> Assignment
Leaving out the images, transcribe every record below exactly.

> Dataset content

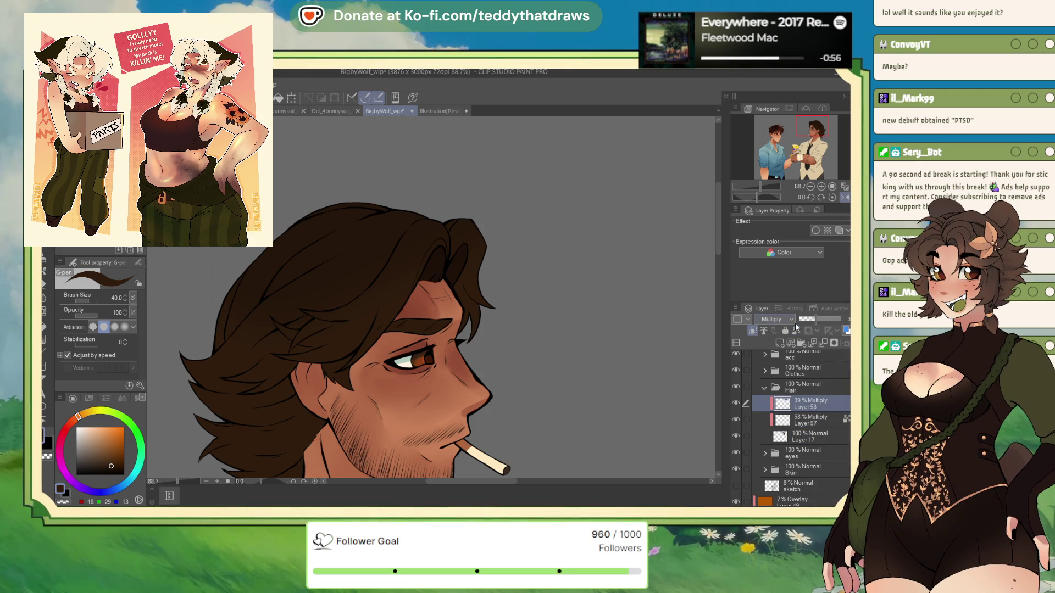
pyautogui.press('ctrl+shift+n')
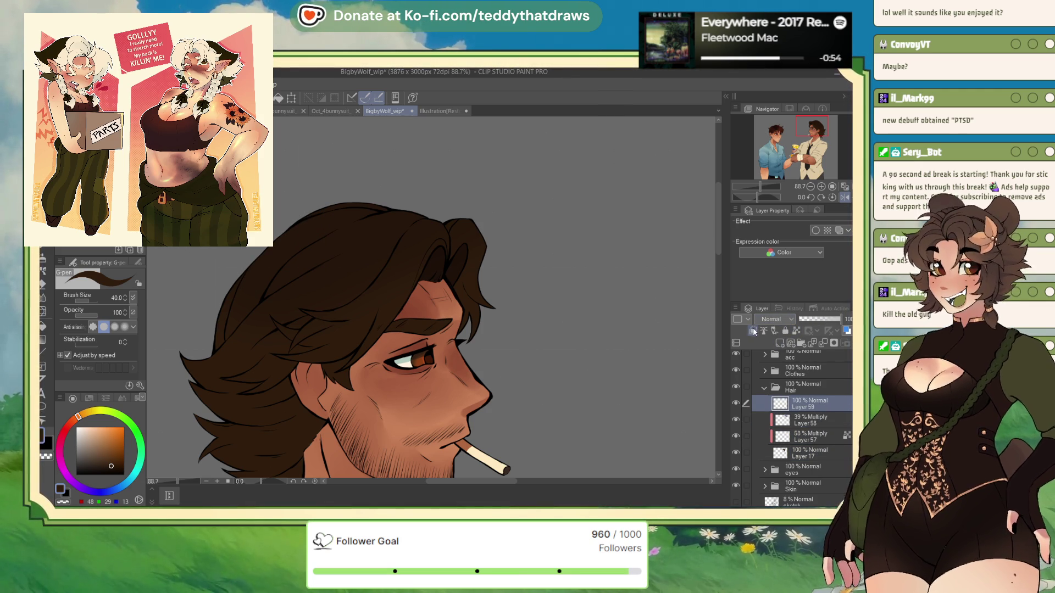
pyautogui.click(774, 318)
pyautogui.click(774, 343)
pyautogui.press('h')
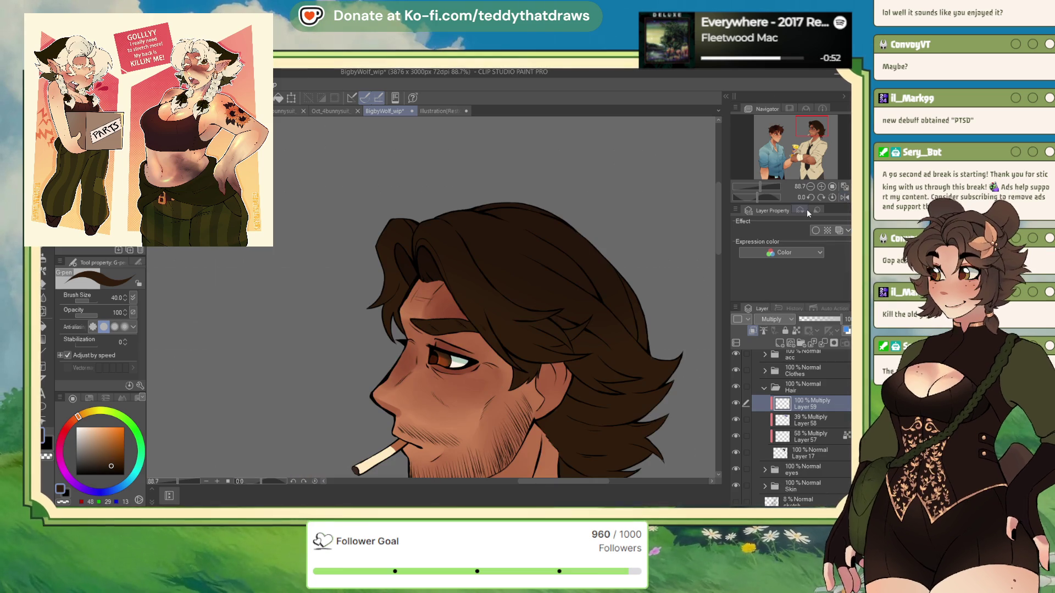
# - Pick a muted purple and paint darker strand shading across the top of Bigby's hair
pyautogui.click(71, 424)
pyautogui.moveTo(71, 425)
pyautogui.mouseDown()
pyautogui.moveTo(61, 460)
pyautogui.moveTo(93, 444)
pyautogui.mouseUp()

> Task solution
pyautogui.press('ctrl+shift+n')
pyautogui.click(774, 318)
pyautogui.click(774, 343)
pyautogui.press('h')
# - Pick a muted purple and paint darker strand shading across the top of Bigby's hair
pyautogui.click(71, 424)
pyautogui.moveTo(71, 425)
pyautogui.mouseDown()
pyautogui.moveTo(61, 460)
pyautogui.moveTo(93, 444)
pyautogui.mouseUp()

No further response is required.